PROMPT –
In the passage on Windows hardware security, what did Microsoft use as a hardware-based root of trust on Windows 8 certified devices?

Prior to Windows 8, desktop operating system security was built almost entirely from software. The problem with that approach was that if malware or an attacker gained enough privilege, could get in-between the hardware and the operating system, or they managed to tamper with the device’s firmware components, they could also find ways to hide from the platform and the rest of your security related defenses. To fix this problem, Microsoft needed device and platform trust to be rooted in immutable hardware rather than just software, which can be tampered with.

With Windows 8 certified devices, Microsoft took advantage of a hardware based root of trust with Universal Extensible Firmware Interface (UEFI) Secure Boot. Now, with Windows 10, they are taking this to the next level by making sure that this chain of trust can also be verified using the combination of hardware base security components, such as the Trusted Platform Module (TPM), and cloud based services (Device Health Attestation (DHA)) that can be used to vet and remotely attest to the device’s true integrity.

To implement this level of security in billions of devices around the world, Microsoft is working with OEMs and chip vendors like Intel. They are releasing regular firmware updates for UEFI, locking down UEFI configs, enabling UEFI memory protection (NX), running key vulnerability mitigation tools , and hardening the platform OS and SystemContainer kernels (e.g.: WSMT) from potential SMM related exploits.

GIVEN DATA –
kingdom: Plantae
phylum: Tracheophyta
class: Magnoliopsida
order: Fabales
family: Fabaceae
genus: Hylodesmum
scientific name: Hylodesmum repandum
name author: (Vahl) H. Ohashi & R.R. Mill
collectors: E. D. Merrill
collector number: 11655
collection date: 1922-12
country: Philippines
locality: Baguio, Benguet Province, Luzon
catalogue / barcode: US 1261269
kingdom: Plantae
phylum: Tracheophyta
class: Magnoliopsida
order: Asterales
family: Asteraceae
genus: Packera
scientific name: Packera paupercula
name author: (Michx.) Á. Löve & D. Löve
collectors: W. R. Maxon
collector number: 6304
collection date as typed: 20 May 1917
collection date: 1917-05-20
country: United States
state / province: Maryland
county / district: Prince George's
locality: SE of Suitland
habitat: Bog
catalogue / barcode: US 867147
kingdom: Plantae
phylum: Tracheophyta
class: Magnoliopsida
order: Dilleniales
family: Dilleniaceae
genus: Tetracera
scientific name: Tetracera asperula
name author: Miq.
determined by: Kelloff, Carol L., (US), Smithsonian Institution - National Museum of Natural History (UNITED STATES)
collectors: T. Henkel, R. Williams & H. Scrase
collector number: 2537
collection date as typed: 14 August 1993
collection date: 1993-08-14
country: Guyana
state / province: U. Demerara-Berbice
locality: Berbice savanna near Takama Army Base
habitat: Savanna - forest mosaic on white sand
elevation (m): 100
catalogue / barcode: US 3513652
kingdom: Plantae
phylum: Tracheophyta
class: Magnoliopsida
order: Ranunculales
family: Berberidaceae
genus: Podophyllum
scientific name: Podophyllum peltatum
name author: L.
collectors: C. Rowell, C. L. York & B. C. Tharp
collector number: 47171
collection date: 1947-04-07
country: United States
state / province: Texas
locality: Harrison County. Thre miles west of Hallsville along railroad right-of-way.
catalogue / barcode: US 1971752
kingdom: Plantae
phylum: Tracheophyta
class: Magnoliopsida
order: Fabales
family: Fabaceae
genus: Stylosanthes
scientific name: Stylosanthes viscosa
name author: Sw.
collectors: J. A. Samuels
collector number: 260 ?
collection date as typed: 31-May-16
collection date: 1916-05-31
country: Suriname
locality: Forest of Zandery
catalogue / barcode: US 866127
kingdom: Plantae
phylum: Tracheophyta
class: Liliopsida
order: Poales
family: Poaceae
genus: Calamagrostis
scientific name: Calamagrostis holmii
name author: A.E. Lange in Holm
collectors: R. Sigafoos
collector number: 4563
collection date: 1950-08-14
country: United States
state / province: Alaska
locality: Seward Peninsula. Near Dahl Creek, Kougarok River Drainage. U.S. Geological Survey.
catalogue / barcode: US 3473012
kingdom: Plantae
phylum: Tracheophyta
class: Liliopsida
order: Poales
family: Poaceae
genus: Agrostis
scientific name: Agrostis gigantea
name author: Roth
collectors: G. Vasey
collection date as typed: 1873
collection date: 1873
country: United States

SOLUTION FOR THIS TASK –
Universal Extensible Firmware Interface (UEFI) Secure Boot.